5. Carbs Are Not Evil

I will leave you with this final thought. Even though it should be fairly obvious by now, let me reiterate, carbs are not the enemy. What is the enemy you might ask? Most likely, and most unfortunately, yourself. And why are you your own worst enemy? There are MANY reasons we become our own worst enemy when it comes to self-sabotage of your health and fitness goals, but for the sake of this week’s discussion, lets focus on the reasons centered around carbs and why they are not the enemy and we are.

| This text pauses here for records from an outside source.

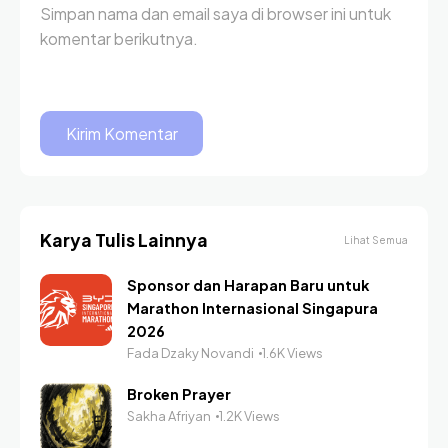
Simpan nama dan email saya di browser ini untuk
komentar berikutnya.
Karya Tulis Lainnya
Lihat Semua
Sponsor dan Harapan Baru untuk
Marathon Internasional Singapura
2026
Fada Dzaky Novandi
1.6K Views
Broken Prayer
Sakha Afriyan
1.2K Views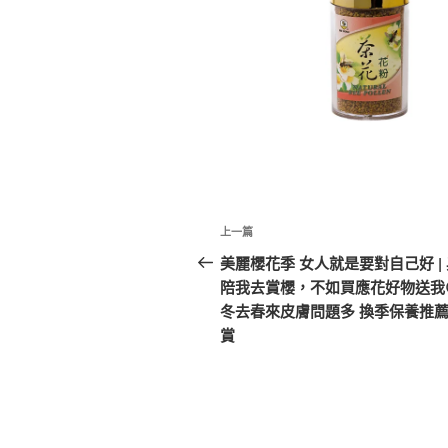
文
上
上一篇
章
一
美麗櫻花季 女人就是要對自己好 |
篇
陪我去賞櫻，不如買應花好物送我😍
導
文
冬去春來皮膚問題多 換季保養推
覽
章
賞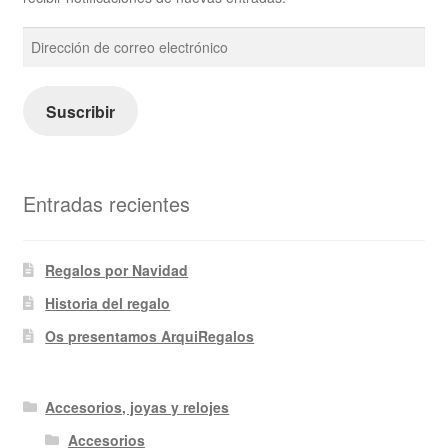
Dirección
de
correo
electrónico
Suscribir
Entradas recientes
Regalos por Navidad
Historia del regalo
Os presentamos ArquiRegalos
Accesorios, joyas y relojes
Accesorios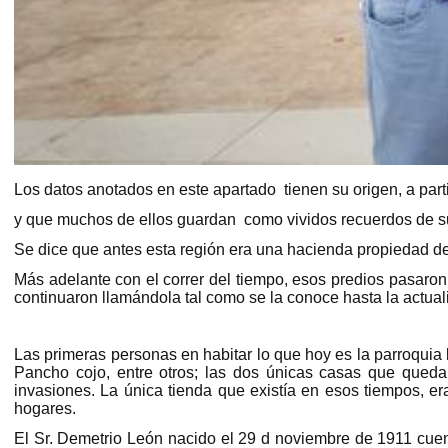
Los datos anotados en este apartado tienen su origen, a part
y que muchos de ellos guardan como vividos recuerdos de 
Se dice que antes esta región era una hacienda propiedad de u
Más adelante con el correr del tiempo, esos predios pasaron
continuaron llamándola tal como se la conoce hasta la actua
Las primeras personas en habitar lo que hoy es la parroquia l
Pancho cojo, entre otros; las dos únicas casas que queda
invasiones. La única tienda que existía en esos tiempos, e
hogares.
El Sr. Demetrio León nacido el 29 d noviembre de 1911 cuenta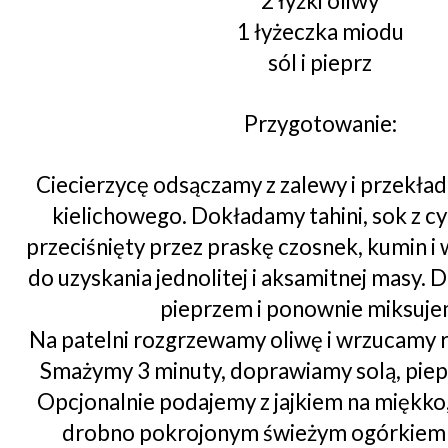
2 łyżki oliwy
1 łyżeczka miodu
sól i pieprz
Przygotowanie:
Ciecierzycę odsączamy z zalewy i przekła
kielichowego. Dokładamy tahini, sok z cyt
przeciśnięty przez praskę czosnek, kumin i
do uzyskania jednolitej i aksamitnej masy. D
pieprzem i ponownie miksuje
Na patelni rozgrzewamy oliwę i wrzucamy ró
Smażymy 3 minuty, doprawiamy solą, piep
Opcjonalnie podajemy z jajkiem na miękko,
drobno pokrojonym świeżym ogórkiem 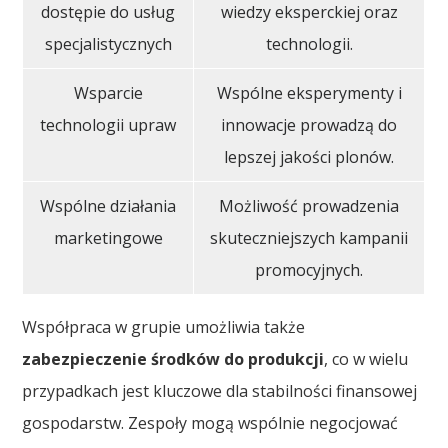
dostępie do usług
wiedzy eksperckiej oraz
specjalistycznych
technologii.
Wsparcie
Wspólne eksperymenty i
technologii upraw
innowacje prowadzą do
lepszej jakości plonów.
Wspólne działania
Możliwość prowadzenia
marketingowe
skuteczniejszych kampanii
promocyjnych.
Współpraca w grupie umożliwia także
zabezpieczenie środków do produkcji
, co w wielu
przypadkach jest kluczowe dla stabilności finansowej
gospodarstw. Zespoły mogą wspólnie negocjować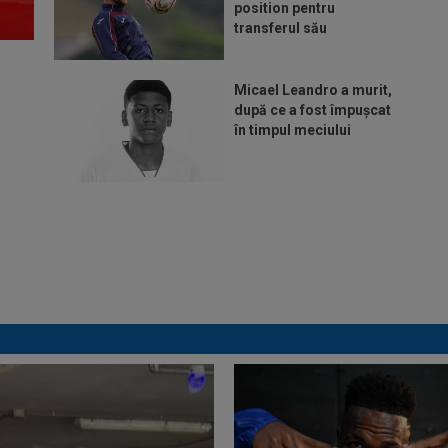
position pentru
transferul său
Micael Leandro a murit,
după ce a fost împușcat
în timpul meciului
Italienii au tras
concluzia despre Cristi
Chivu, după AC Milan -
Inter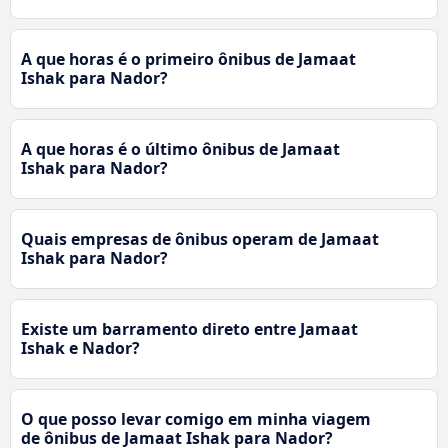
A que horas é o primeiro ônibus de Jamaat
Ishak para Nador?
A que horas é o último ônibus de Jamaat
Ishak para Nador?
Quais empresas de ônibus operam de Jamaat
Ishak para Nador?
Existe um barramento direto entre Jamaat
Ishak e Nador?
O que posso levar comigo em minha viagem
de ônibus de Jamaat Ishak para Nador?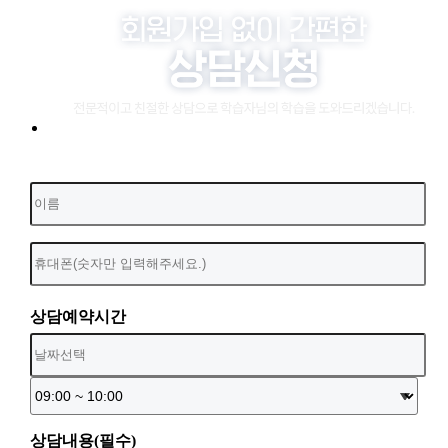
상담예약시간
상담내용(필수)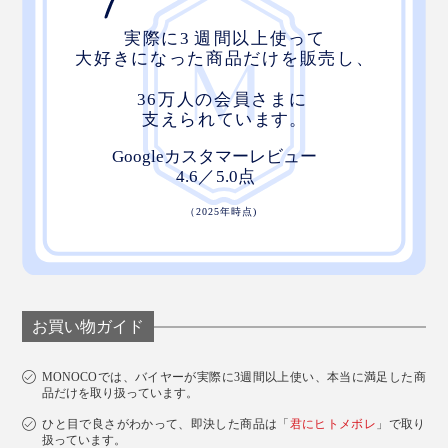
お買い物ガイド
MONOCOでは、バイヤーが実際に3週間以上使い、本当に満足した商
品だけを取り扱っています。
ひと目で良さがわかって、即決した商品は「
君にヒトメボレ
」で取り
扱っています。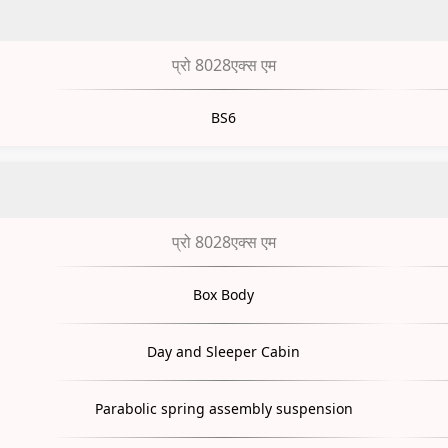
प्रो 8028एक्स एम
BS6
प्रो 8028एक्स एम
Box Body
Day and Sleeper Cabin
Parabolic spring assembly suspension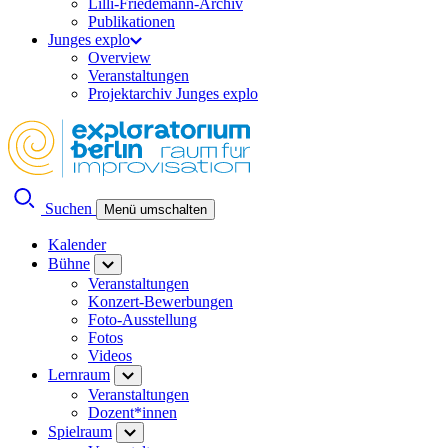
Lilli-Friedemann-Archiv
Publikationen
Junges explo
Overview
Veranstaltungen
Projektarchiv Junges explo
Suchen
Menü umschalten
Kalender
Bühne
Veranstaltungen
Konzert-Bewerbungen
Foto-Ausstellung
Fotos
Videos
Lernraum
Veranstaltungen
Dozent*innen
Spielraum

  • We lie to ourselves about the types and amounts of carbs we eat
  • We lie to ourselves about how active we are, therefore eating unsubstantiated amounts of carbs
  • Even with good intentions, we are prone to moments of weakness (we are human and this is natural) and all the best tasting foods somehow tend to be carbs
  • We take an all or nothing approach which sets us up for the binge/purge cycle (which we discussed last week)
  • Carbs are the simplest foods to reach for and in moments of laziness they become the default food source

This week, take a look at your approach to carb consumption or lack thereof and decide to become your own detective. Figure out the balance that works best for you to support a healthy, balanced life and adopt strategies that help eliminate the stress surrounding eating carbs.